Tuscan color palate:
Buildings in Tuscany are painted in earth tones. The walls are often allowed to peel and rot. We assume that the colors are the result of some regulatory requirement, but our research on the internet has not been fruitful. The overall effect is lovely. This picture is from the ticket line at the Pitti Palace:
This is from the Piazzella Michelangelo, which is on a hill overlooking the city.
Complaints: Merde, mosquitos, and mobs.
Imagery and worship: Bruce remembers his first exposure to Italian church art as a child. The representation of an object of worship was very creepy. In the absence of a religious response, can "modern" observers "appreciate" or "understand" these works? Does a contemporary Catholic? Can we see them as more than art. Did the Renaissance person find more meaning in a Giotto crucifix than than of an anonymous painter?
Gusto Leo: tomato bread soup; pasta fagioli; pizza.
Trattoria di Mario: Florentine steak, frites.

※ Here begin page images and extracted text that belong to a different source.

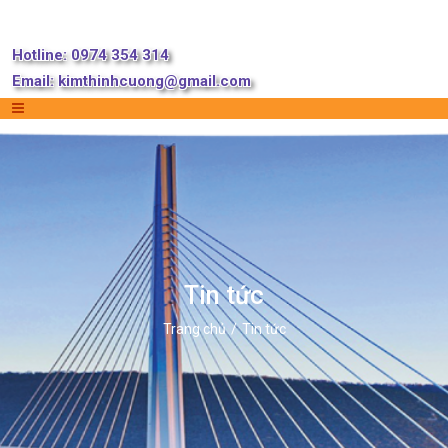
Hotline: 0974 354 314
Email:
kimthinhcuong@gmail.com
Tin tức
Trang chủ
Tin tức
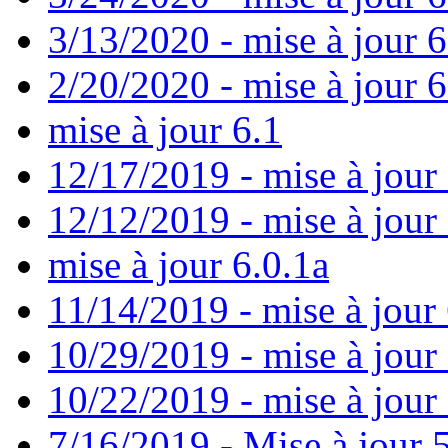
3/13/2020 - mise à jour 
2/20/2020 - mise à jour 6
mise à jour 6.1
12/17/2019 - mise à jour 
12/12/2019 - mise à jour 
mise à jour 6.0.1a
11/14/2019 - mise à jour 
10/29/2019 - mise à jour
10/22/2019 - mise à jour
7/16/2019 - Mise à jour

Final indulgence, return to Giostra. house hors d'oeuvres (bruschetta, pickled eggplant, pimentos, celeriac in a mayonnaise sauce, chopped liver, & a potato spinach cheese ball), fried artichoke, pasta with wild boar sauce (really a stew), bronzino, brunello (not montapulciano). Too much, no dessert.
Tuesday, April 15
Happily, today was entirely uneventul. We are now in Vienna.